Andrej ließ den Mann nicht los. Einen Moment lang erstarrte er, dann gruben sich seine Hände tiefer in den Hals des Bewusstlosen. Statt ihn zu Boden zu schleudern, riss er ihn wieder in die Höhe und rammte ihn mit solcher Wucht gegen die Wand, dass sein Hinterkopf noch einmal und mit deutlich mehr Gewalt gegen den rauen Stein stieß. Obgleich er ohnmächtig war, stöhnte er halb laut, und die Platzwunde an seiner Schläfe begann stärker zu bluten.

Süßes, warmes Blut lief über sein Gesicht, lebendig und voller pulsierender Energie.

Andrejs Gier wurde übermächtig: ein Hunger, der zu schierer Qual explodierte, und den er stillen musste, jetzt.
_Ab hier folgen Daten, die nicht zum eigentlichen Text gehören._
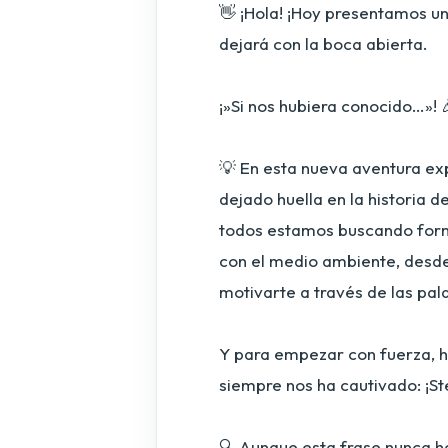
👋 ¡Hola! ¡Hoy presentamos un
dejará con la boca abierta.
¡»Si nos hubiera conocido…»! 
💡 En esta nueva aventura ex
dejado huella en la historia 
todos estamos buscando form
con el medio ambiente, desd
motivarte a través de las pa
Y para empezar con fuerza, 
siempre nos ha cautivado: ¡Ste
🔍 Aunque esta frase nunca h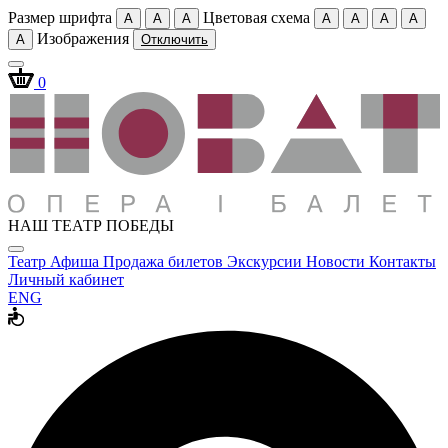
Размер шрифта
Цветовая схема
A
A
A
A
A
A
A
Изображения
A
Отключить
0
НАШ ТЕАТР ПОБЕДЫ
Театр
Афиша
Продажа билетов
Экскурсии
Новости
Контакты
Личный кабинет
ENG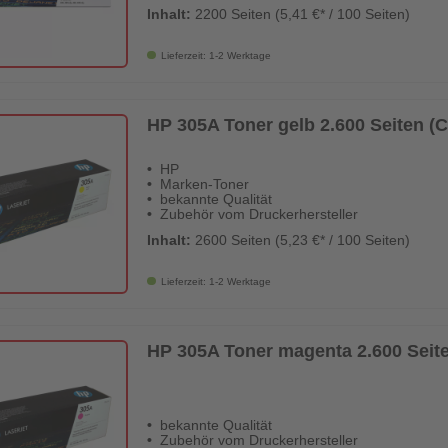
Inhalt:
2200 Seiten (5,41 €* / 100 Seiten)
Lieferzeit: 1-2 Werktage
HP 305A Toner gelb 2.600 Seiten (
HP
Marken-Toner
bekannte Qualität
Zubehör vom Druckerhersteller
Inhalt:
2600 Seiten (5,23 €* / 100 Seiten)
Lieferzeit: 1-2 Werktage
HP 305A Toner magenta 2.600 Seit
bekannte Qualität
Zubehör vom Druckerhersteller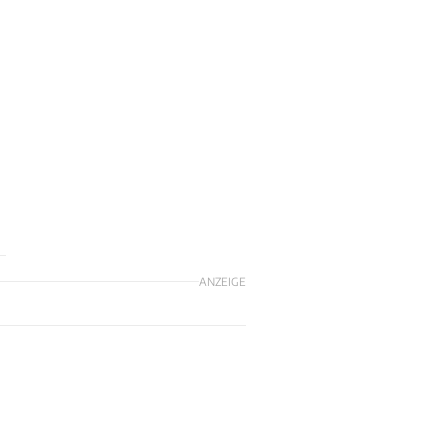
ANZEIGE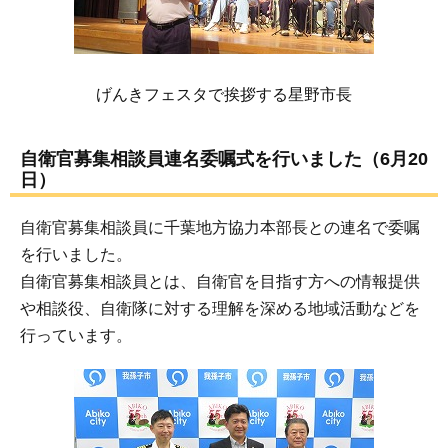
げんきフェスタで挨拶する星野市長
自衛官募集相談員連名委嘱式を行いました（6月20
日）
自衛官募集相談員に千葉地方協力本部長との連名で委嘱
を行いました。
自衛官募集相談員とは、自衛官を目指す方への情報提供
や相談役、自衛隊に対する理解を深める地域活動などを
行っています。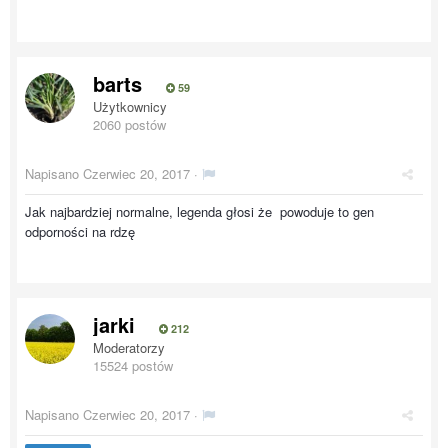
barts
59
Użytkownicy
2060 postów
Napisano
Czerwiec 20, 2017
·
Jak najbardziej normalne, legenda głosi że powoduje to gen
odporności na rdzę
jarki
212
Moderatorzy
15524 postów
Napisano
Czerwiec 20, 2017
·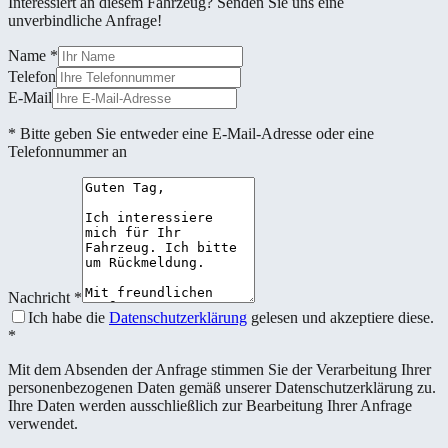
Interessiert an diesem Fahrzeug? Senden Sie uns eine
unverbindliche Anfrage!
Name
*
Telefon
E-Mail
* Bitte geben Sie entweder eine E-Mail-Adresse oder eine
Telefonnummer an
Nachricht
*
Ich habe die
Datenschutzerklärung
gelesen und akzeptiere diese.
*
Mit dem Absenden der Anfrage stimmen Sie der Verarbeitung Ihrer
personenbezogenen Daten gemäß unserer Datenschutzerklärung zu.
Ihre Daten werden ausschließlich zur Bearbeitung Ihrer Anfrage
verwendet.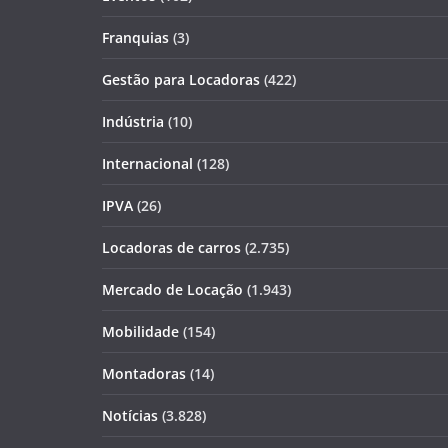
Franquias
(3)
Gestão para Locadoras
(422)
Indústria
(10)
Internacional
(128)
IPVA
(26)
Locadoras de carros
(2.735)
Mercado de Locação
(1.943)
Mobilidade
(154)
Montadoras
(14)
Notícias
(3.828)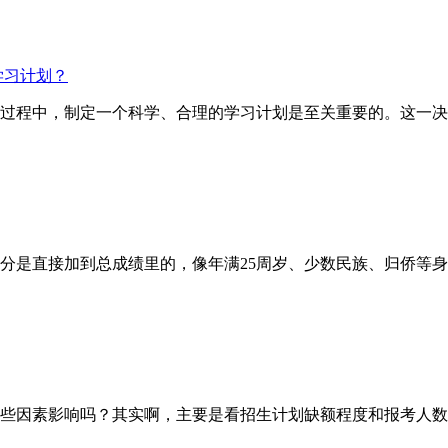
学习计划？
试的过程中，制定一个科学、合理的学习计划是至关重要的。这一
直接加到总成绩里的，像年满25周岁、少数民族、归侨等身份
因素影响吗？其实啊，主要是看招生计划缺额程度和报考人数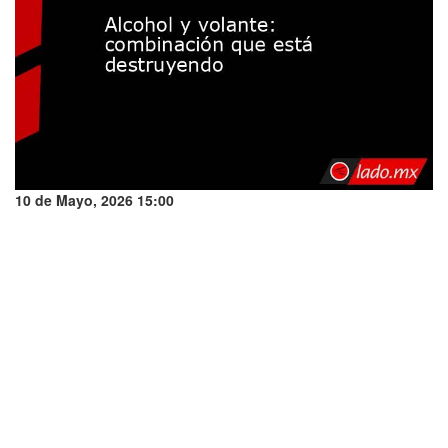
10 de Mayo, 2026 15:00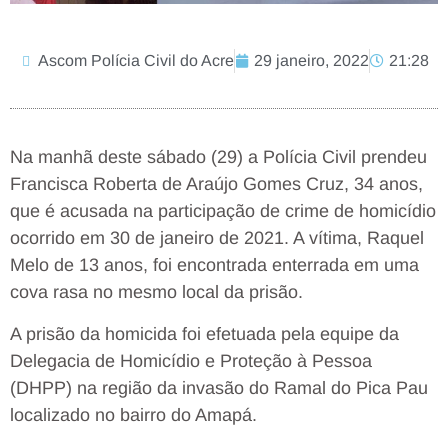
Ascom Polícia Civil do Acre
29 janeiro, 2022
21:28
Na manhã deste sábado (29) a Polícia Civil prendeu
Francisca Roberta de Araújo Gomes Cruz, 34 anos,
que é acusada na participação de crime de homicídio
ocorrido em 30 de janeiro de 2021. A vítima, Raquel
Melo de 13 anos, foi encontrada enterrada em uma
cova rasa no mesmo local da prisão.
A prisão da homicida foi efetuada pela equipe da
Delegacia de Homicídio e Proteção à Pessoa
(DHPP) na região da invasão do Ramal do Pica Pau
localizado no bairro do Amapá.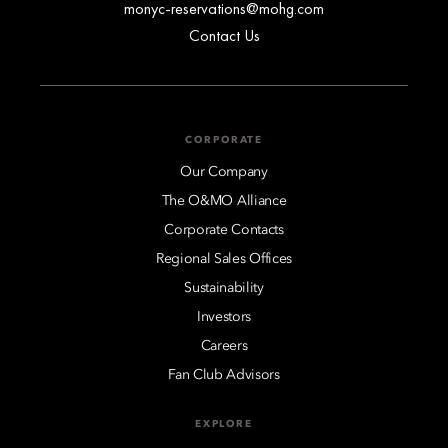
monyc-reservations@mohg.com
Contact Us
CORPORATE
Our Company
The O&MO Alliance
Corporate Contacts
Regional Sales Offices
Sustainability
Investors
Careers
Fan Club Advisors
EXPLORE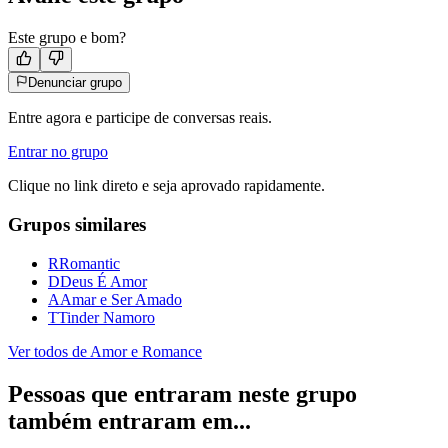
Este grupo e bom?
Denunciar grupo
Entre agora e participe de conversas reais.
Entrar no grupo
Clique no link direto e seja aprovado rapidamente.
Grupos similares
R
Romantic
D
Deus É Amor
A
Amar e Ser Amado
T
Tinder Namoro
Ver todos de
Amor e Romance
Pessoas que entraram neste grupo
também entraram em...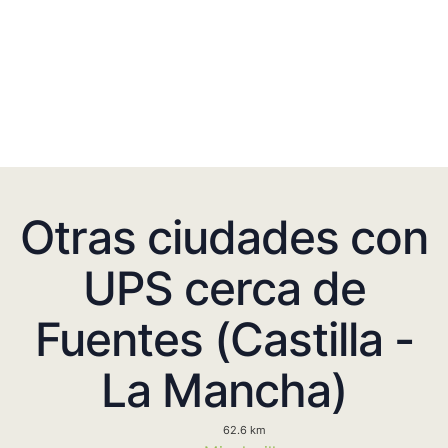
Otras ciudades con
UPS cerca de
Fuentes (Castilla -
La Mancha)
62.6 km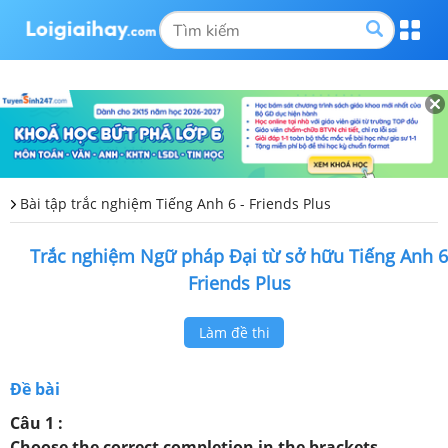
Bài tập trắc nghiệm Tiếng Anh 6 - Friends Plus
Trắc nghiệm Ngữ pháp Đại từ sở hữu Tiếng Anh 6
Friends Plus
Làm đề thi
Đề bài
Câu 1 :
Choose the correct completion in the brackets.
Wimmernd vor Begierde drückte er den Kopf des wehrlosen Mannes nach hinten, hob die andere Hand und krümmte die Finger zu einer tödlichen Klaue, um ihm die Kehle auf zureißen.

Eine riesige Pranke schloss sich um sein Handgelenk und riss ihn mit solcher Gewalt zurück, dass er glaubte, das Gelenk würde aus der Schulter gezerrt. Andrej schrie vor Schmerz auf, riss sich los und fuhr mit kampfbereit erhobenen Händen herum.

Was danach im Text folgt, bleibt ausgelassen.